Segment Start: TASK INPUTS
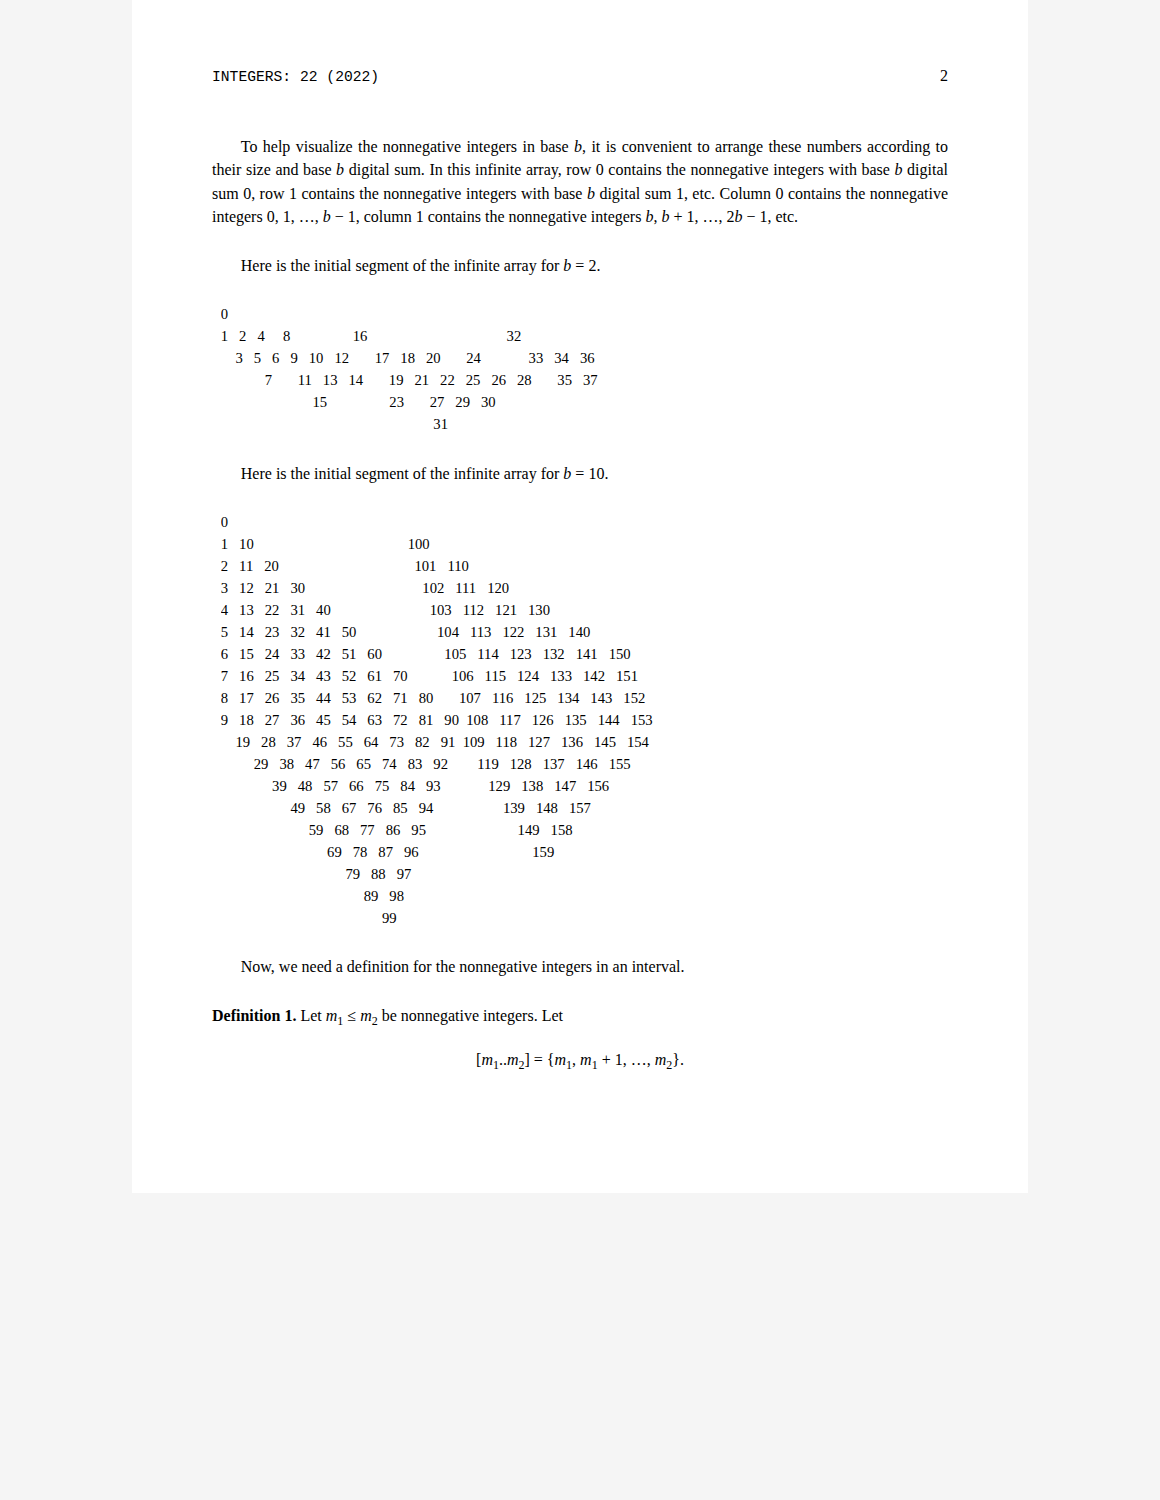INTEGERS: 22 (2022) 2
To help visualize the nonnegative integers in base b, it is convenient to arrange these numbers according to their size and base b digital sum. In this infinite array, row 0 contains the nonnegative integers with base b digital sum 0, row 1 contains the nonnegative integers with base b digital sum 1, etc. Column 0 contains the nonnegative integers 0, 1, …, b − 1, column 1 contains the nonnegative integers b, b + 1, …, 2b − 1, etc.
Here is the initial segment of the infinite array for b = 2.
0 1 2 4 8 16 32 3 5 6 9 10 12 17 18 20 24 33 34 36 7 11 13 14 19 21 22 25 26 28 35 37 15 23 27 29 30 31
Here is the initial segment of the infinite array for b = 10.
0 1 10 100 2 11 20 101 110 3 12 21 30 102 111 120 4 13 22 31 40 103 112 121 130 5 14 23 32 41 50 104 113 122 131 140 6 15 24 33 42 51 60 105 114 123 132 141 150 7 16 25 34 43 52 61 70 106 115 124 133 142 151 8 17 26 35 44 53 62 71 80 107 116 125 134 143 152 9 18 27 36 45 54 63 72 81 90 108 117 126 135 144 153 19 28 37 46 55 64 73 82 91 109 118 127 136 145 154 29 38 47 56 65 74 83 92 119 128 137 146 155 39 48 57 66 75 84 93 129 138 147 156 49 58 67 76 85 94 139 148 157 59 68 77 86 95 149 158 69 78 87 96 159 79 88 97 89 98 99
Now, we need a definition for the nonnegative integers in an interval.
Definition 1. Let m1 ≤ m2 be nonnegative integers. Let
[m1..m2] = {m1, m1 + 1, …, m2}.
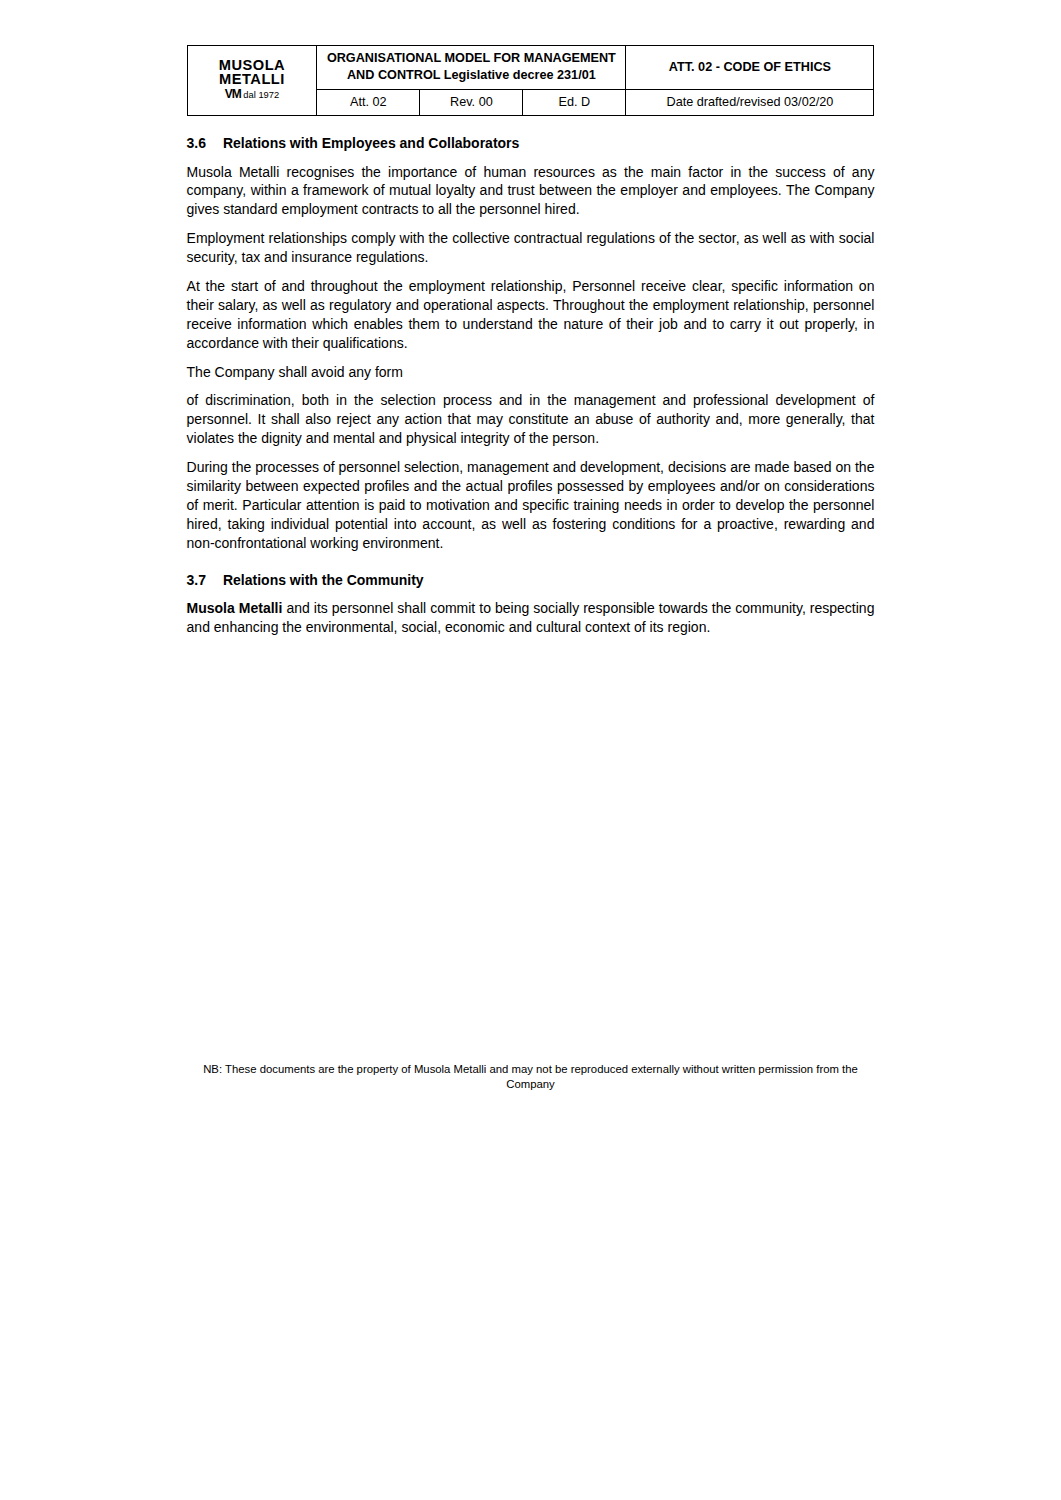| MUSOLA METALLI VM dal 1972 | ORGANISATIONAL MODEL FOR MANAGEMENT AND CONTROL Legislative decree 231/01 | ATT. 02 - CODE OF ETHICS |
| Att. 02 | Rev. 00 | Ed. D | Date drafted/revised 03/02/20 |
3.6 Relations with Employees and Collaborators
Musola Metalli recognises the importance of human resources as the main factor in the success of any company, within a framework of mutual loyalty and trust between the employer and employees. The Company gives standard employment contracts to all the personnel hired.
Employment relationships comply with the collective contractual regulations of the sector, as well as with social security, tax and insurance regulations.
At the start of and throughout the employment relationship, Personnel receive clear, specific information on their salary, as well as regulatory and operational aspects. Throughout the employment relationship, personnel receive information which enables them to understand the nature of their job and to carry it out properly, in accordance with their qualifications.
The Company shall avoid any form
of discrimination, both in the selection process and in the management and professional development of personnel. It shall also reject any action that may constitute an abuse of authority and, more generally, that violates the dignity and mental and physical integrity of the person.
During the processes of personnel selection, management and development, decisions are made based on the similarity between expected profiles and the actual profiles possessed by employees and/or on considerations of merit. Particular attention is paid to motivation and specific training needs in order to develop the personnel hired, taking individual potential into account, as well as fostering conditions for a proactive, rewarding and non-confrontational working environment.
3.7 Relations with the Community
Musola Metalli and its personnel shall commit to being socially responsible towards the community, respecting and enhancing the environmental, social, economic and cultural context of its region.
NB: These documents are the property of Musola Metalli and may not be reproduced externally without written permission from the Company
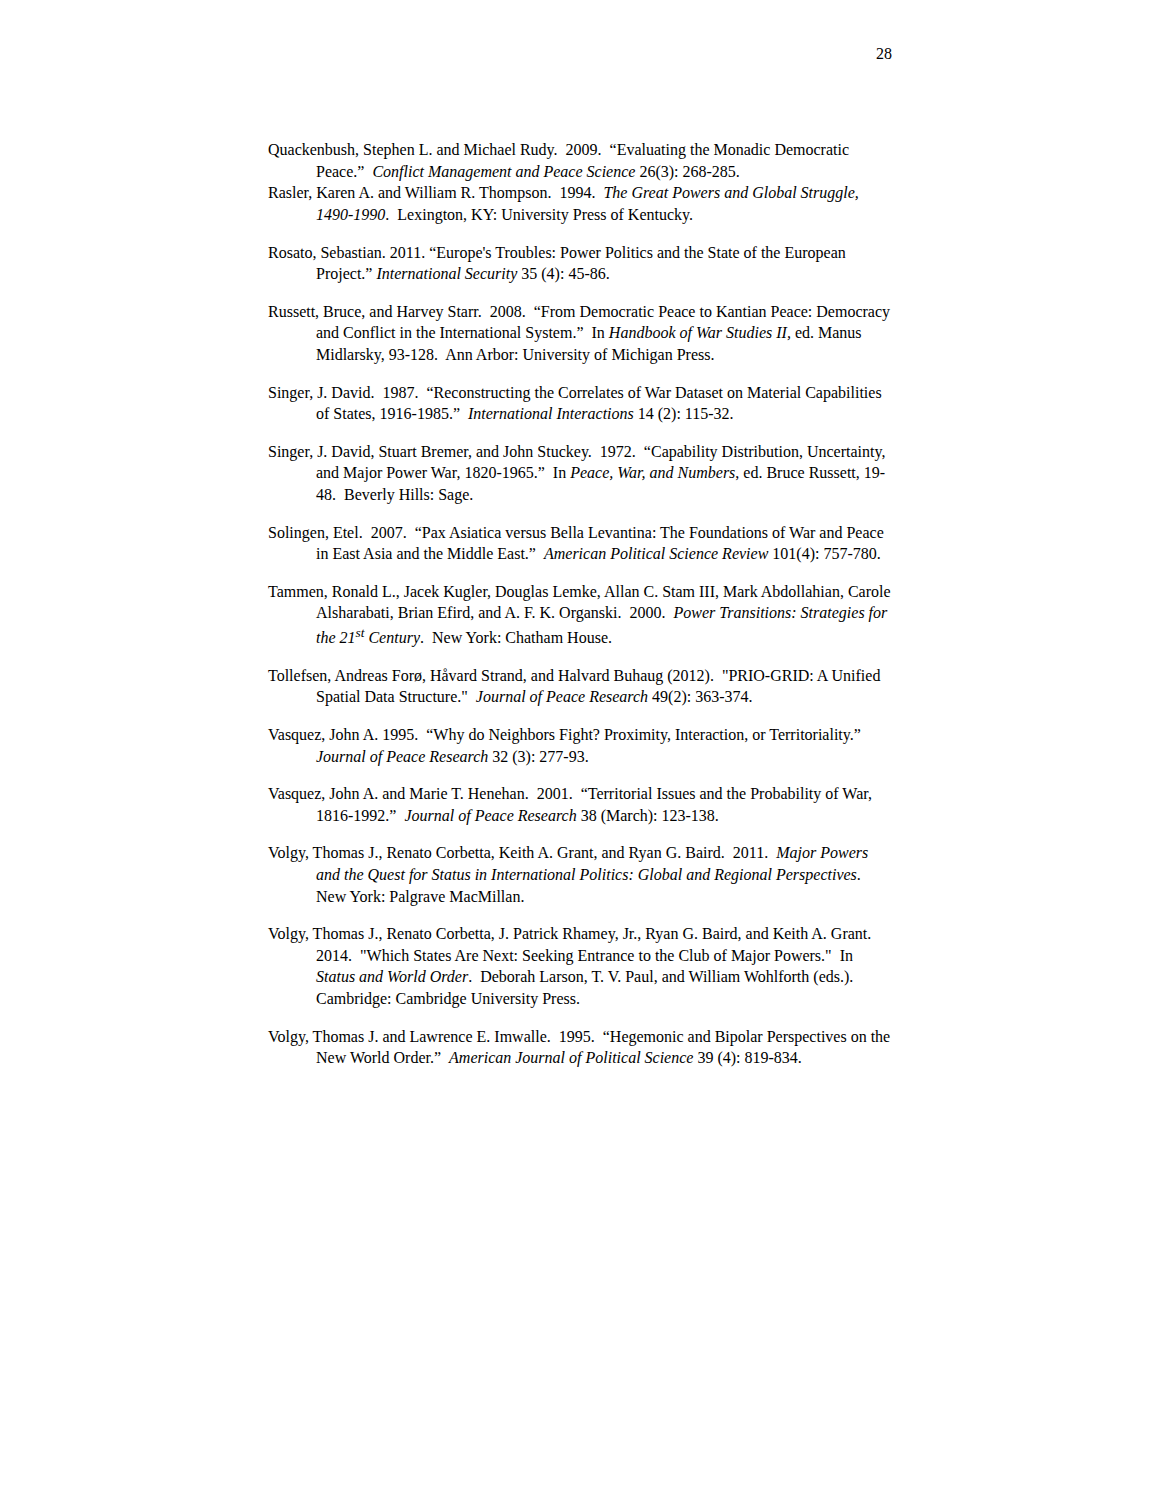28
Quackenbush, Stephen L. and Michael Rudy. 2009. “Evaluating the Monadic Democratic Peace.” Conflict Management and Peace Science 26(3): 268-285.
Rasler, Karen A. and William R. Thompson. 1994. The Great Powers and Global Struggle, 1490-1990. Lexington, KY: University Press of Kentucky.
Rosato, Sebastian. 2011. “Europe's Troubles: Power Politics and the State of the European Project.” International Security 35 (4): 45-86.
Russett, Bruce, and Harvey Starr. 2008. “From Democratic Peace to Kantian Peace: Democracy and Conflict in the International System.” In Handbook of War Studies II, ed. Manus Midlarsky, 93-128. Ann Arbor: University of Michigan Press.
Singer, J. David. 1987. “Reconstructing the Correlates of War Dataset on Material Capabilities of States, 1916-1985.” International Interactions 14 (2): 115-32.
Singer, J. David, Stuart Bremer, and John Stuckey. 1972. “Capability Distribution, Uncertainty, and Major Power War, 1820-1965.” In Peace, War, and Numbers, ed. Bruce Russett, 19-48. Beverly Hills: Sage.
Solingen, Etel. 2007. “Pax Asiatica versus Bella Levantina: The Foundations of War and Peace in East Asia and the Middle East.” American Political Science Review 101(4): 757-780.
Tammen, Ronald L., Jacek Kugler, Douglas Lemke, Allan C. Stam III, Mark Abdollahian, Carole Alsharabati, Brian Efird, and A. F. K. Organski. 2000. Power Transitions: Strategies for the 21st Century. New York: Chatham House.
Tollefsen, Andreas Forø, Håvard Strand, and Halvard Buhaug (2012). "PRIO-GRID: A Unified Spatial Data Structure." Journal of Peace Research 49(2): 363-374.
Vasquez, John A. 1995. “Why do Neighbors Fight? Proximity, Interaction, or Territoriality.” Journal of Peace Research 32 (3): 277-93.
Vasquez, John A. and Marie T. Henehan. 2001. “Territorial Issues and the Probability of War, 1816-1992.” Journal of Peace Research 38 (March): 123-138.
Volgy, Thomas J., Renato Corbetta, Keith A. Grant, and Ryan G. Baird. 2011. Major Powers and the Quest for Status in International Politics: Global and Regional Perspectives. New York: Palgrave MacMillan.
Volgy, Thomas J., Renato Corbetta, J. Patrick Rhamey, Jr., Ryan G. Baird, and Keith A. Grant. 2014. "Which States Are Next: Seeking Entrance to the Club of Major Powers." In Status and World Order. Deborah Larson, T. V. Paul, and William Wohlforth (eds.). Cambridge: Cambridge University Press.
Volgy, Thomas J. and Lawrence E. Imwalle. 1995. “Hegemonic and Bipolar Perspectives on the New World Order.” American Journal of Political Science 39 (4): 819-834.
Segment End: TASK INPUTS
## WHAT TO DO
When you return the listing, keep each line exact and leave the pictures out.

## FINISHED TASK
INTEGERS: 22 (2022) 2
To help visualize the nonnegative integers in base b, it is convenient to arrange these numbers according to their size and base b digital sum. In this infinite array, row 0 contains the nonnegative integers with base b digital sum 0, row 1 contains the nonnegative integers with base b digital sum 1, etc. Column 0 contains the nonnegative integers 0, 1, …, b − 1, column 1 contains the nonnegative integers b, b + 1, …, 2b − 1, etc.
Here is the initial segment of the infinite array for b = 2.
0 1 2 4 8 16 32 3 5 6 9 10 12 17 18 20 24 33 34 36 7 11 13 14 19 21 22 25 26 28 35 37 15 23 27 29 30 31
Here is the initial segment of the infinite array for b = 10.
0 1 10 100 2 11 20 101 110 3 12 21 30 102 111 120 4 13 22 31 40 103 112 121 130 5 14 23 32 41 50 104 113 122 131 140 6 15 24 33 42 51 60 105 114 123 132 141 150 7 16 25 34 43 52 61 70 106 115 124 133 142 151 8 17 26 35 44 53 62 71 80 107 116 125 134 143 152 9 18 27 36 45 54 63 72 81 90 108 117 126 135 144 153 19 28 37 46 55 64 73 82 91 109 118 127 136 145 154 29 38 47 56 65 74 83 92 119 128 137 146 155 39 48 57 66 75 84 93 129 138 147 156 49 58 67 76 85 94 139 148 157 59 68 77 86 95 149 158 69 78 87 96 159 79 88 97 89 98 99
Now, we need a definition for the nonnegative integers in an interval.
Definition 1. Let m1 ≤ m2 be nonnegative integers. Let
[m1..m2] = {m1, m1 + 1, …, m2}.
| MUSOLA METALLI VM dal 1972 | ORGANISATIONAL MODEL FOR MANAGEMENT AND CONTROL Legislative decree 231/01 | ATT. 02 - CODE OF ETHICS |
| Att. 02 | Rev. 00 | Ed. D | Date drafted/revised 03/02/20 |
3.6 Relations with Employees and Collaborators
Musola Metalli recognises the importance of human resources as the main factor in the success of any company, within a framework of mutual loyalty and trust between the employer and employees. The Company gives standard employment contracts to all the personnel hired.
Employment relationships comply with the collective contractual regulations of the sector, as well as with social security, tax and insurance regulations.
At the start of and throughout the employment relationship, Personnel receive clear, specific information on their salary, as well as regulatory and operational aspects. Throughout the employment relationship, personnel receive information which enables them to understand the nature of their job and to carry it out properly, in accordance with their qualifications.
The Company shall avoid any form
of discrimination, both in the selection process and in the management and professional development of personnel. It shall also reject any action that may constitute an abuse of authority and, more generally, that violates the dignity and mental and physical integrity of the person.
During the processes of personnel selection, management and development, decisions are made based on the similarity between expected profiles and the actual profiles possessed by employees and/or on considerations of merit. Particular attention is paid to motivation and specific training needs in order to develop the personnel hired, taking individual potential into account, as well as fostering conditions for a proactive, rewarding and non-confrontational working environment.
3.7 Relations with the Community
Musola Metalli and its personnel shall commit to being socially responsible towards the community, respecting and enhancing the environmental, social, economic and cultural context of its region.
NB: These documents are the property of Musola Metalli and may not be reproduced externally without written permission from the Company
28
Quackenbush, Stephen L. and Michael Rudy. 2009. “Evaluating the Monadic Democratic Peace.” Conflict Management and Peace Science 26(3): 268-285.
Rasler, Karen A. and William R. Thompson. 1994. The Great Powers and Global Struggle, 1490-1990. Lexington, KY: University Press of Kentucky.
Rosato, Sebastian. 2011. “Europe's Troubles: Power Politics and the State of the European Project.” International Security 35 (4): 45-86.
Russett, Bruce, and Harvey Starr. 2008. “From Democratic Peace to Kantian Peace: Democracy and Conflict in the International System.” In Handbook of War Studies II, ed. Manus Midlarsky, 93-128. Ann Arbor: University of Michigan Press.
Singer, J. David. 1987. “Reconstructing the Correlates of War Dataset on Material Capabilities of States, 1916-1985.” International Interactions 14 (2): 115-32.
Singer, J. David, Stuart Bremer, and John Stuckey. 1972. “Capability Distribution, Uncertainty, and Major Power War, 1820-1965.” In Peace, War, and Numbers, ed. Bruce Russett, 19-48. Beverly Hills: Sage.
Solingen, Etel. 2007. “Pax Asiatica versus Bella Levantina: The Foundations of War and Peace in East Asia and the Middle East.” American Political Science Review 101(4): 757-780.
Tammen, Ronald L., Jacek Kugler, Douglas Lemke, Allan C. Stam III, Mark Abdollahian, Carole Alsharabati, Brian Efird, and A. F. K. Organski. 2000. Power Transitions: Strategies for the 21st Century. New York: Chatham House.
Tollefsen, Andreas Forø, Håvard Strand, and Halvard Buhaug (2012). "PRIO-GRID: A Unified Spatial Data Structure." Journal of Peace Research 49(2): 363-374.
Vasquez, John A. 1995. “Why do Neighbors Fight? Proximity, Interaction, or Territoriality.” Journal of Peace Research 32 (3): 277-93.
Vasquez, John A. and Marie T. Henehan. 2001. “Territorial Issues and the Probability of War, 1816-1992.” Journal of Peace Research 38 (March): 123-138.
Volgy, Thomas J., Renato Corbetta, Keith A. Grant, and Ryan G. Baird. 2011. Major Powers and the Quest for Status in International Politics: Global and Regional Perspectives. New York: Palgrave MacMillan.
Volgy, Thomas J., Renato Corbetta, J. Patrick Rhamey, Jr., Ryan G. Baird, and Keith A. Grant. 2014. "Which States Are Next: Seeking Entrance to the Club of Major Powers." In Status and World Order. Deborah Larson, T. V. Paul, and William Wohlforth (eds.). Cambridge: Cambridge University Press.
Volgy, Thomas J. and Lawrence E. Imwalle. 1995. “Hegemonic and Bipolar Perspectives on the New World Order.” American Journal of Political Science 39 (4): 819-834.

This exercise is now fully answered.